» Task goal: When you reach the line containing "[53,110,144,127] Essential ->" in the entries below, start writing out each line exactly, and stop after the line containing "(653, 243) none".

» Provided records:
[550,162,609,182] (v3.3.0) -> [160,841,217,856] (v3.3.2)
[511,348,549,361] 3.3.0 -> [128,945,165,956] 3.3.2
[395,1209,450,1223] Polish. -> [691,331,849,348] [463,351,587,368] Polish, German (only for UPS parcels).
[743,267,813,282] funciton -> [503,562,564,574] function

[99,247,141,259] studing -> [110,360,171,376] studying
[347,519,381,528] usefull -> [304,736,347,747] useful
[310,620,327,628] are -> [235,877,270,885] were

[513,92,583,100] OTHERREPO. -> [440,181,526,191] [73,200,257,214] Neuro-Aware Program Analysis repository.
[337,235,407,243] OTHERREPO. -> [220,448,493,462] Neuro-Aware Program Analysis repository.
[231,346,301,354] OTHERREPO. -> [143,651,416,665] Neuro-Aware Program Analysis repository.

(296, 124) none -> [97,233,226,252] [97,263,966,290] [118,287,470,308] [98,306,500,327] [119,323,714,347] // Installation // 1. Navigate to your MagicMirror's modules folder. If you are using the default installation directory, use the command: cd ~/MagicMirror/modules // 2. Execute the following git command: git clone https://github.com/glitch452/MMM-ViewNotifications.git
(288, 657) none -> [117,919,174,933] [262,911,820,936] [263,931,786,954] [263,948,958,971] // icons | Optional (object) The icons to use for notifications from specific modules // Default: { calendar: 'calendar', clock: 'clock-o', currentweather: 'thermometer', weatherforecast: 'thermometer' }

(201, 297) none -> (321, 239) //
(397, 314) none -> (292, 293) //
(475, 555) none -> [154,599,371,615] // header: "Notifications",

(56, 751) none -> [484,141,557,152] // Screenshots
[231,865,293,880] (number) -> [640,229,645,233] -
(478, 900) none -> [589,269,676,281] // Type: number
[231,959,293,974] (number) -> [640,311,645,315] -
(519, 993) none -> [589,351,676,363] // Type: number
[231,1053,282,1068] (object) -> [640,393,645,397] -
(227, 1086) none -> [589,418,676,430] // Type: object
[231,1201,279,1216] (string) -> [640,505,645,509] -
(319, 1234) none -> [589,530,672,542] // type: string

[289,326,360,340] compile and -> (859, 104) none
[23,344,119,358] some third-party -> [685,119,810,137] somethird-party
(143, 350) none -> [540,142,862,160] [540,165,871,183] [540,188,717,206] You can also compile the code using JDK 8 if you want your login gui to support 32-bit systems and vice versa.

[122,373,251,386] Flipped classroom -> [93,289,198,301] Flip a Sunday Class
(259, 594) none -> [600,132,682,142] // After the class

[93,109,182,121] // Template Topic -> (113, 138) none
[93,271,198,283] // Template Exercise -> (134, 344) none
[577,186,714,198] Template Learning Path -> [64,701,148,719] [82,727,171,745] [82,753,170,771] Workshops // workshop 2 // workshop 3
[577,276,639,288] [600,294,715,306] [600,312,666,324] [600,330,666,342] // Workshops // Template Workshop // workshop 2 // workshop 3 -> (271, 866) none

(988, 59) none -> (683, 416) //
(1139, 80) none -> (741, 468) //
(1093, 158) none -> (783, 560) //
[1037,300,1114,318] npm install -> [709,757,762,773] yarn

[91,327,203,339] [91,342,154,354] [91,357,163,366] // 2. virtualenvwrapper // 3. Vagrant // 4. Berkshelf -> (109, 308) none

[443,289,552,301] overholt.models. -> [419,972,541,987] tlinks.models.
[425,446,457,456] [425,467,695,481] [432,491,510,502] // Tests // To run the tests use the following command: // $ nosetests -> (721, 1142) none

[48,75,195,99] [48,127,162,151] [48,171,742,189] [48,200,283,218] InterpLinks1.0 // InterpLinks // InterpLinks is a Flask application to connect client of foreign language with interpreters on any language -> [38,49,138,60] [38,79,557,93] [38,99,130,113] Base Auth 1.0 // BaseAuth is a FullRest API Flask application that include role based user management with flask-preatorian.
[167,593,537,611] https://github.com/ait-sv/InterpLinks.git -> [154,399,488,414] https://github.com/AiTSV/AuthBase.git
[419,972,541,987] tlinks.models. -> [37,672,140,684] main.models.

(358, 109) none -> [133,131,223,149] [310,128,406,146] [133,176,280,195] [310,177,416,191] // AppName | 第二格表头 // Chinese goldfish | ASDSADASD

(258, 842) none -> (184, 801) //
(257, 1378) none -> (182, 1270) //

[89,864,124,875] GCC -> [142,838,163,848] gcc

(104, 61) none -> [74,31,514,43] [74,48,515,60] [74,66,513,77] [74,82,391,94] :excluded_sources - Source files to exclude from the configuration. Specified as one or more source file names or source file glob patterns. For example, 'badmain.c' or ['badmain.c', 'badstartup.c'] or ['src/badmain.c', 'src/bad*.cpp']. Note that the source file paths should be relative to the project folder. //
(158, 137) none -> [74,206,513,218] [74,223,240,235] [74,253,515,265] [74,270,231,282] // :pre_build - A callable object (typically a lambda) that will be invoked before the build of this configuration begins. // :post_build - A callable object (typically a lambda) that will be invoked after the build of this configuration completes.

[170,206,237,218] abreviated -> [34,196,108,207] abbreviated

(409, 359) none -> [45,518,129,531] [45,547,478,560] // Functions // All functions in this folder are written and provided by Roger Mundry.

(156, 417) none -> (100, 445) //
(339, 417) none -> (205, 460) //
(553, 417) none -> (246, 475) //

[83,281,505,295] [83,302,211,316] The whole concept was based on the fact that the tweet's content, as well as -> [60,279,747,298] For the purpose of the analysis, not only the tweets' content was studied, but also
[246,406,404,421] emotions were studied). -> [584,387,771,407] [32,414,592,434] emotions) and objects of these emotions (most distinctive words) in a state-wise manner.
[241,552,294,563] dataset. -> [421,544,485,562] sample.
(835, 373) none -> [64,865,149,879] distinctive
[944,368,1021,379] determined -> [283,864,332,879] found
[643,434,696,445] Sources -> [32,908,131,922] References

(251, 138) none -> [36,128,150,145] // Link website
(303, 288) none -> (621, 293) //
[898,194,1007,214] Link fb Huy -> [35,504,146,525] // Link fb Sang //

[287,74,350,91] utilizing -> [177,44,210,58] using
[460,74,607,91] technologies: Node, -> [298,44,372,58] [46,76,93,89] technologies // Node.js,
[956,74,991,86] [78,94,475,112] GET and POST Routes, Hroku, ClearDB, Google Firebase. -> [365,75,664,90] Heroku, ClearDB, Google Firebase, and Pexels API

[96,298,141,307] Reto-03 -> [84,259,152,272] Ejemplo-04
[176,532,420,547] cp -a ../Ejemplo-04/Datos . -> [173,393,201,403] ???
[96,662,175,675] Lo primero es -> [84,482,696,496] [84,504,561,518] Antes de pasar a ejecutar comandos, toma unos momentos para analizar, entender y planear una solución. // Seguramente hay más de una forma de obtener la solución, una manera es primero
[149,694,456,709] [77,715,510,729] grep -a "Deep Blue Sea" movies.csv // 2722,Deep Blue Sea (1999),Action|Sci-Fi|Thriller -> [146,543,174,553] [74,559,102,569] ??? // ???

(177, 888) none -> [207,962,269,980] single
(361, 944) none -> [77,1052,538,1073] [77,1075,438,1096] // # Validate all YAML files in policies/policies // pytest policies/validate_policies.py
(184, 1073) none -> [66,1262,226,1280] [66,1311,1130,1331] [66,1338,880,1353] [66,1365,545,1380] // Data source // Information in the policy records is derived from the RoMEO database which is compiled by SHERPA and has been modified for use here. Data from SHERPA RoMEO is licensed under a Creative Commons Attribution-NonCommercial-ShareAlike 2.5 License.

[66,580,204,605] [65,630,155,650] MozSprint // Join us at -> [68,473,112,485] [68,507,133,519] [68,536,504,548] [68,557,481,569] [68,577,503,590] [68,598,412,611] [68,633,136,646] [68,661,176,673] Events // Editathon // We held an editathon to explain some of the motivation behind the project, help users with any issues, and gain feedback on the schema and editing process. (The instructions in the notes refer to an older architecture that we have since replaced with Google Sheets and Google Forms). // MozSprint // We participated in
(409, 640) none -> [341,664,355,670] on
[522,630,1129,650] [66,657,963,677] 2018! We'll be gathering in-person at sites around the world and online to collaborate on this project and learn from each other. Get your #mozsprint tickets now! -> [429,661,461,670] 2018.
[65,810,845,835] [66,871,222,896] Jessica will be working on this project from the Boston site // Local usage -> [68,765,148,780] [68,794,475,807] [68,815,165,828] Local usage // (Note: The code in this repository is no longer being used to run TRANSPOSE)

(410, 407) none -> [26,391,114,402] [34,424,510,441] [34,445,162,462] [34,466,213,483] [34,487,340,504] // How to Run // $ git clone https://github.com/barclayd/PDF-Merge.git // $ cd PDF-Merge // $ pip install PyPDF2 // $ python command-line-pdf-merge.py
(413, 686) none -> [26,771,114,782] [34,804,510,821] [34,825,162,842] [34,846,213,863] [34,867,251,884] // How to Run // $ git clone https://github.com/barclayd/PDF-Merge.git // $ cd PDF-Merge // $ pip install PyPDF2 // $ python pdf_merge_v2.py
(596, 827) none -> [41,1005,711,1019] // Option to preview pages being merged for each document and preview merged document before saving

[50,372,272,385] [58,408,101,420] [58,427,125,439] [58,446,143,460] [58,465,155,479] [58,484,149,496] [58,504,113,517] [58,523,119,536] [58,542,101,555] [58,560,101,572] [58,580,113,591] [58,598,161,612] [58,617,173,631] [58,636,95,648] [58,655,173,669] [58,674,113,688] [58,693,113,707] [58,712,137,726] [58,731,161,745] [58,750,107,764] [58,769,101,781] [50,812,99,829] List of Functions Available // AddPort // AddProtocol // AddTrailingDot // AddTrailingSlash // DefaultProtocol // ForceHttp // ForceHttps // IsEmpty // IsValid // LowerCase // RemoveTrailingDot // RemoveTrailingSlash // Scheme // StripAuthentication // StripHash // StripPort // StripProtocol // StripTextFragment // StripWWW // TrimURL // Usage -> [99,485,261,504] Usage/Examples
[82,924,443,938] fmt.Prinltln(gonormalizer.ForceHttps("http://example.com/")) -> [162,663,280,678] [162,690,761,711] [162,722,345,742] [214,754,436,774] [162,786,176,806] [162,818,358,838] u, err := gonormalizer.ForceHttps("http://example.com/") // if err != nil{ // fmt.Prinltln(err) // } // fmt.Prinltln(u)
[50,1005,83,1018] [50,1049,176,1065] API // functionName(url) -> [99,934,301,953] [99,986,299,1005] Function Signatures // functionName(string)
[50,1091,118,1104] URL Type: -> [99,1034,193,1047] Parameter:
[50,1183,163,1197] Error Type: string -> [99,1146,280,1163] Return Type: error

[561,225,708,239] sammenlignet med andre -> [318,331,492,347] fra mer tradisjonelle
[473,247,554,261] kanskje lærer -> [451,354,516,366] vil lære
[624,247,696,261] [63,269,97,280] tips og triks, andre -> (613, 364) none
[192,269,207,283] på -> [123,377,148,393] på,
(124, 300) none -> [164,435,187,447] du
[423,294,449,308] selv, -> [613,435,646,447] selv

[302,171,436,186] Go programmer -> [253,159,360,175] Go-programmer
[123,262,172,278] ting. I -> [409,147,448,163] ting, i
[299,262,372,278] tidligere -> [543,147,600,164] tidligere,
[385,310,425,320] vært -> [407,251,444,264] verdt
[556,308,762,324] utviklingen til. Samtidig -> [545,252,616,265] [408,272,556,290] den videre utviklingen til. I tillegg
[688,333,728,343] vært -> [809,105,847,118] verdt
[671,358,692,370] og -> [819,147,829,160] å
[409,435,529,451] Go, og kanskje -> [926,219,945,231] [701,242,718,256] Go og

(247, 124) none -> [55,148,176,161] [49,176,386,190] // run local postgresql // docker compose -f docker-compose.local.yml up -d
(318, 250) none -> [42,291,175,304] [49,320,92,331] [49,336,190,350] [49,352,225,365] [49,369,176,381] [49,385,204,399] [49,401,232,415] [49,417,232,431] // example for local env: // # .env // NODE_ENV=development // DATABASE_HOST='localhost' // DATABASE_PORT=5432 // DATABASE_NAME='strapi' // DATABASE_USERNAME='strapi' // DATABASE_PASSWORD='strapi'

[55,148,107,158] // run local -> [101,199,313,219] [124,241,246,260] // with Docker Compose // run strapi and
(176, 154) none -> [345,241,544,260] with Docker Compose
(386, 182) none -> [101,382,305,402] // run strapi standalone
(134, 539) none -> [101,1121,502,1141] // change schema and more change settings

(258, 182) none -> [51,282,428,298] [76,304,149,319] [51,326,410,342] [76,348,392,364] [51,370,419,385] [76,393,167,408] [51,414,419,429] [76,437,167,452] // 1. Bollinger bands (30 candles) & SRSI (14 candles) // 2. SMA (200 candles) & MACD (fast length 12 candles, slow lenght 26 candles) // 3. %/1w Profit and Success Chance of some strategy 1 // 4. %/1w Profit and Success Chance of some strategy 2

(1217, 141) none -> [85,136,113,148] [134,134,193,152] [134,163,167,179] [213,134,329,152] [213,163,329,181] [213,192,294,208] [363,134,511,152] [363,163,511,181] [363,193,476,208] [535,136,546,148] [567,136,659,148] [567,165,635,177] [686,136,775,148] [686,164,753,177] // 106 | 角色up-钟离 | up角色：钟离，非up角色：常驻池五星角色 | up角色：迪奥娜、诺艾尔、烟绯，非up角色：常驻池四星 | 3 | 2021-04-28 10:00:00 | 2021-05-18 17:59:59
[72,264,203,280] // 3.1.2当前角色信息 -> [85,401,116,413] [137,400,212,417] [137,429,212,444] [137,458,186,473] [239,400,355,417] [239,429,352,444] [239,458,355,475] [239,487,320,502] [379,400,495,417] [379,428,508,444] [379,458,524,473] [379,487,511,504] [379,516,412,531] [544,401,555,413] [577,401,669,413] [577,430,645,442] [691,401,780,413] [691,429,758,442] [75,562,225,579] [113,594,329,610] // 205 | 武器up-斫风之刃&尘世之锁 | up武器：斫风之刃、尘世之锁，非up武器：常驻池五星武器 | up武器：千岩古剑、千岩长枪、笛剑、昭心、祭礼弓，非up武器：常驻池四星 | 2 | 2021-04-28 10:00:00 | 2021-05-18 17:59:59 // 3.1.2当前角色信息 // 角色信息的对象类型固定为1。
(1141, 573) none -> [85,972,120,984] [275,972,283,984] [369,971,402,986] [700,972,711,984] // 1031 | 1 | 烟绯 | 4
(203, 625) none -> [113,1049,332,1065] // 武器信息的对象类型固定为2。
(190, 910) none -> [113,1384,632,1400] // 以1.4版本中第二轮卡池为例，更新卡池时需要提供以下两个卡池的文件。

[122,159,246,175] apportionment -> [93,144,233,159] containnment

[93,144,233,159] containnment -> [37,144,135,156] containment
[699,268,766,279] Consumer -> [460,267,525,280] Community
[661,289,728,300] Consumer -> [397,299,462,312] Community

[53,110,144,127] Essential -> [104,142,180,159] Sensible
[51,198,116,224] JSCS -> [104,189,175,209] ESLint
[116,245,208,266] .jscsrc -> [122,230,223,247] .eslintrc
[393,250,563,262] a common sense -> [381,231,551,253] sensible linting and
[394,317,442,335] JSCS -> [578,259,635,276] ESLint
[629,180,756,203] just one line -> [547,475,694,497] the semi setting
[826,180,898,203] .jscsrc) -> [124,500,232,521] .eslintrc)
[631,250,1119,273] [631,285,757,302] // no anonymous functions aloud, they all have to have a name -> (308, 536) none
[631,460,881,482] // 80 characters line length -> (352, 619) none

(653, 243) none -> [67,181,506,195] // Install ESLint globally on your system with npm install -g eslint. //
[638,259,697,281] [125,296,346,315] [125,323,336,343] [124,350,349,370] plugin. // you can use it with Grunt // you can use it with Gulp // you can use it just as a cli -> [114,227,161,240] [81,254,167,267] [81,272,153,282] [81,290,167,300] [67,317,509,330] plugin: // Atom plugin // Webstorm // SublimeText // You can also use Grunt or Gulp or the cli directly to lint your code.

» Exercise result:
[53,110,144,127] Essential -> [104,142,180,159] Sensible
[51,198,116,224] JSCS -> [104,189,175,209] ESLint
[116,245,208,266] .jscsrc -> [122,230,223,247] .eslintrc
[393,250,563,262] a common sense -> [381,231,551,253] sensible linting and
[394,317,442,335] JSCS -> [578,259,635,276] ESLint
[629,180,756,203] just one line -> [547,475,694,497] the semi setting
[826,180,898,203] .jscsrc) -> [124,500,232,521] .eslintrc)
[631,250,1119,273] [631,285,757,302] // no anonymous functions aloud, they all have to have a name -> (308, 536) none
[631,460,881,482] // 80 characters line length -> (352, 619) none

(653, 243) none -> [67,181,506,195] // Install ESLint globally on your system with npm install -g eslint. //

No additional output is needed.